Go through the records and copy each line where the word "APERTURE" occurs.

Saved data entries:
++++++++++

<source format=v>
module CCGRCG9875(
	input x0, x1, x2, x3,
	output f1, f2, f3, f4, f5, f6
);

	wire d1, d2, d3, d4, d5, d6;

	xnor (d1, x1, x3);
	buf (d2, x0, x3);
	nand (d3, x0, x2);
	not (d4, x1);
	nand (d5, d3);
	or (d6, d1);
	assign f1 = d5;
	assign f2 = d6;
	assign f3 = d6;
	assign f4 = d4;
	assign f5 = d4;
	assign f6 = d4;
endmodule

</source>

++++++++++

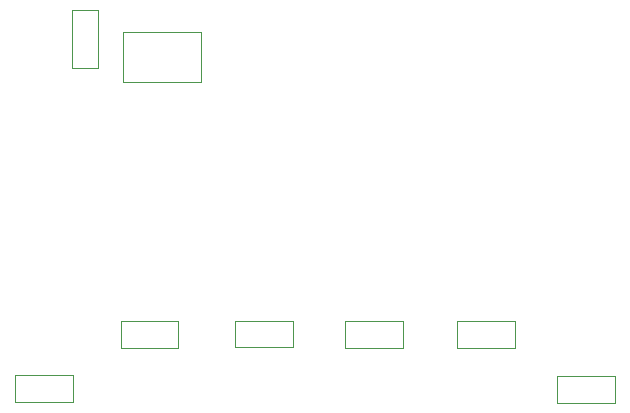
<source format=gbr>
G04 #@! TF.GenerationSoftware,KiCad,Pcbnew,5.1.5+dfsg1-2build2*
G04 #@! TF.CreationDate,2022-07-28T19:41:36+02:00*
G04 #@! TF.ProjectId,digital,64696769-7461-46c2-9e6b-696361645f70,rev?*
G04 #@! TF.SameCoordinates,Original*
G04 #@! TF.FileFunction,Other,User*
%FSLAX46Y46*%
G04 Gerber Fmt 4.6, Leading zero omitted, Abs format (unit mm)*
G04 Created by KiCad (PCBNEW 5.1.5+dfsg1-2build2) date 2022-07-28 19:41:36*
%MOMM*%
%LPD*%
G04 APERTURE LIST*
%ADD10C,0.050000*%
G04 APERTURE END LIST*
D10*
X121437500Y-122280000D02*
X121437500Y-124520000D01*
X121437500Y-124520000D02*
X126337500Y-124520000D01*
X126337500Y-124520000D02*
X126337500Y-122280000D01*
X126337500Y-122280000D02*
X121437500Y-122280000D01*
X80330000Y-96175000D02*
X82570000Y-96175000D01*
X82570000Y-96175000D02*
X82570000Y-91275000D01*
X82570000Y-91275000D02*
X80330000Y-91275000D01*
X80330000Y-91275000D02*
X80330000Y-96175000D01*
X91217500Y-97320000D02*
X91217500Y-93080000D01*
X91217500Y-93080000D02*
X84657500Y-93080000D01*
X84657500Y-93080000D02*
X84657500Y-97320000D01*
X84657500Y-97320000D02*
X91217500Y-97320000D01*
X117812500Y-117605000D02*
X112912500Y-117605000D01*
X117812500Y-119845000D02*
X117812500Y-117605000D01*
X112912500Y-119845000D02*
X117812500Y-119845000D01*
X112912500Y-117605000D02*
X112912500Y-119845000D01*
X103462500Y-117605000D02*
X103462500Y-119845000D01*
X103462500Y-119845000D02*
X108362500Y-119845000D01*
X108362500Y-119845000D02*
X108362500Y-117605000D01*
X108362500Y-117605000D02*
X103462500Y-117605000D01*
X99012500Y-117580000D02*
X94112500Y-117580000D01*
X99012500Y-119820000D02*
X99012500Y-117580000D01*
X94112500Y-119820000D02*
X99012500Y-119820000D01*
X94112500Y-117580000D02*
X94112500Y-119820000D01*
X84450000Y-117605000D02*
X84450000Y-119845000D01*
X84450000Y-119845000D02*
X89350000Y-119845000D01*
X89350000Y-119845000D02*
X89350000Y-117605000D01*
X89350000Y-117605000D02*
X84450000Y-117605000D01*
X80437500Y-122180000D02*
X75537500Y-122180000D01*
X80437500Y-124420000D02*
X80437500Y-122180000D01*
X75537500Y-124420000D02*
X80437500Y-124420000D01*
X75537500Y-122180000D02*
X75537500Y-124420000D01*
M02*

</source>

++++++++++

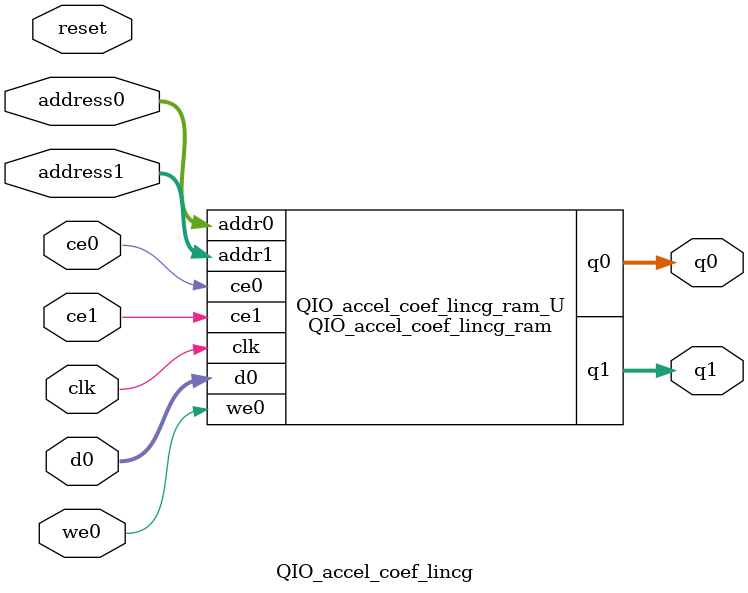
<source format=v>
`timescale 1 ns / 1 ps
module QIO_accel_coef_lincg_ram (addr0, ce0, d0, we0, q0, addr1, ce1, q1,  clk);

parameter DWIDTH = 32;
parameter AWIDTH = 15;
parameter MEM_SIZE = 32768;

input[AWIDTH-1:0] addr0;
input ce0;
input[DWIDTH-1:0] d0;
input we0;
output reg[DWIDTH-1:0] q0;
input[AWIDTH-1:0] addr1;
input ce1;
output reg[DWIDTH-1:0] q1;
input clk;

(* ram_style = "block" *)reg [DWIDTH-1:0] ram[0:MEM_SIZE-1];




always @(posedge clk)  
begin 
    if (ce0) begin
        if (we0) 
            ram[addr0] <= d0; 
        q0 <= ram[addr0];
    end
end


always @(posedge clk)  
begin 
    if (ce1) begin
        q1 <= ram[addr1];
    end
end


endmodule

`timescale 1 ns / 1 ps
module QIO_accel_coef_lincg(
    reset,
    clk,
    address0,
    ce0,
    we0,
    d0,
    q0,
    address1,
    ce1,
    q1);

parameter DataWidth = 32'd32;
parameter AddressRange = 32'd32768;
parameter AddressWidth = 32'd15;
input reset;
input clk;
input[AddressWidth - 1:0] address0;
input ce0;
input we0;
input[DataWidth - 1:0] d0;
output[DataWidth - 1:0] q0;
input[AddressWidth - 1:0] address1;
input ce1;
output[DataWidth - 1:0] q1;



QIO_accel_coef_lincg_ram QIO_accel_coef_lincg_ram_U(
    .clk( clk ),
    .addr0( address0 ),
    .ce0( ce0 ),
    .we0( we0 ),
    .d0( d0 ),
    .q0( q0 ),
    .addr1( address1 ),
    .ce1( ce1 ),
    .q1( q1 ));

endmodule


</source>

++++++++++

:: EXERCISE ANSWER ::
G04 APERTURE LIST*
G04 APERTURE END LIST*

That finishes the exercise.